In the initialization phase, gpexpand runs with an input file that
specifies data directories, dbid values, and other characteristics of the
new segments. You can create the input file manually, or by following the prompts in an
interactive interview.
If you choose to create the input file using the interactive interview, you can optionally
specify a file containing a list of expansion hosts. If your platform or command shell
limits the length of the list of hostnames that you can type when prompted in the interview,
specifying the hosts with -f may be mandatory.
In addition to initializing the segments, the initialization phase performs these
actions:
- Creates an expansion schema to store the status of the expansion
operation, including detailed status for tables.
- Changes the distribution policy for all tables to DISTRIBUTED
RANDOMLY. The original distribution policies are later restored in the
redistribution phase.
Data redistribution should be performed during low-use hours. Redistribution can divided
into batches over an extended period.
To begin the redistribution phase, you must run gpexpand with either the
-d (duration) or -e (end time) options.

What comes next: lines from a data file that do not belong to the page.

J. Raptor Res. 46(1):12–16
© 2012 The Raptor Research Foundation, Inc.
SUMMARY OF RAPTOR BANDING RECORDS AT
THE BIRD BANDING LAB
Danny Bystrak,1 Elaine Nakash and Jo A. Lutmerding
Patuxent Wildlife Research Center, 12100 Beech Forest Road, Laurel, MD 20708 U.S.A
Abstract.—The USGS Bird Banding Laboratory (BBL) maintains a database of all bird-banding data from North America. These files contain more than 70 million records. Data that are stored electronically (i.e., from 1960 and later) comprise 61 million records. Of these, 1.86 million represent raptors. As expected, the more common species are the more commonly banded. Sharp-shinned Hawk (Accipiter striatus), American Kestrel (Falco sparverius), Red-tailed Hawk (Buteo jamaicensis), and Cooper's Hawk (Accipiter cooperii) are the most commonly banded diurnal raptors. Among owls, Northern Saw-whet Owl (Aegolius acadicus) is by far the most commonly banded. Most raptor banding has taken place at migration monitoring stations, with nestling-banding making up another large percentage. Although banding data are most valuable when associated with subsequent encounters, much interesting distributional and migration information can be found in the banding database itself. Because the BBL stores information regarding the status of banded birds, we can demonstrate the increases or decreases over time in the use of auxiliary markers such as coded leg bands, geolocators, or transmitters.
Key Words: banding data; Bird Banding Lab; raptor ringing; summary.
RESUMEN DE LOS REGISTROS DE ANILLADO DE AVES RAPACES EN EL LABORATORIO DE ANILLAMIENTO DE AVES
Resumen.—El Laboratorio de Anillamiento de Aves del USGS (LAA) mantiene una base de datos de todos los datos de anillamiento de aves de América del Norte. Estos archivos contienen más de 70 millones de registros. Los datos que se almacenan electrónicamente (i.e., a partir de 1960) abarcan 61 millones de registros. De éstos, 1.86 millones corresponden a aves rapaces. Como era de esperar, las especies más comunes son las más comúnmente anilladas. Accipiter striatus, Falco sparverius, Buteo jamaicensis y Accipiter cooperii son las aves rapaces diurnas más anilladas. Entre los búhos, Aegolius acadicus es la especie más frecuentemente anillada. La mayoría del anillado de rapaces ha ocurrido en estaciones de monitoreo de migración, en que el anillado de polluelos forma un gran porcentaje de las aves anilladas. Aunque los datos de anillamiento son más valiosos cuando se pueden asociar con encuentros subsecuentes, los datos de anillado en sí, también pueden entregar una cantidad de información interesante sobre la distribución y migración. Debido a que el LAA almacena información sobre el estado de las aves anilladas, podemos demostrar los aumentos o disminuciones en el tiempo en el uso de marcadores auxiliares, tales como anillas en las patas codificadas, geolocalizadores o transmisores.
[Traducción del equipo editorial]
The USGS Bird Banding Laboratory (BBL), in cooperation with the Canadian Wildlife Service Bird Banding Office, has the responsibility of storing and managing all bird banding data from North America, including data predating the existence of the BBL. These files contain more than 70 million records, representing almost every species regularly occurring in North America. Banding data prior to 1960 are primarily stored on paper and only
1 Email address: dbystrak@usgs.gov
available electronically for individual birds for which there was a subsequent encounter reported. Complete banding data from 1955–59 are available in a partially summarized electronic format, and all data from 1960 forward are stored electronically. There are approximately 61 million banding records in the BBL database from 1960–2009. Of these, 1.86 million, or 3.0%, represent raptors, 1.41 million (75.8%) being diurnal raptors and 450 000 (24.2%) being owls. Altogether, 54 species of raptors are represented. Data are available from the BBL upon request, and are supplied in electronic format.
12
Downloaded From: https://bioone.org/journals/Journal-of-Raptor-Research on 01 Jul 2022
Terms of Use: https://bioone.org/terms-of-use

Until the
specified end time or duration is reached, the utility will redistribute tables in the
expansion schema. Each table is reorganized using ALTER TABLE commands to
rebalance the tables across new segments, and to set tables to their original distribution
policy. If gpexpand completes the reorganization of all tables before the
specified duration, it displays a success message and ends.
This utility uses secure shell (SSH) connections between systems to perform its tasks.
In large Greenplum Database deployments, cloud deployments, or deployments with a large
number of segments per host, this utility may exceed the host's maximum threshold for
unauthenticated connections. Consider updating the SSH MaxStartups
configuration parameter to increase this threshold. For more information about SSH
configuration options, refer to the SSH documentation for your Linux distribution.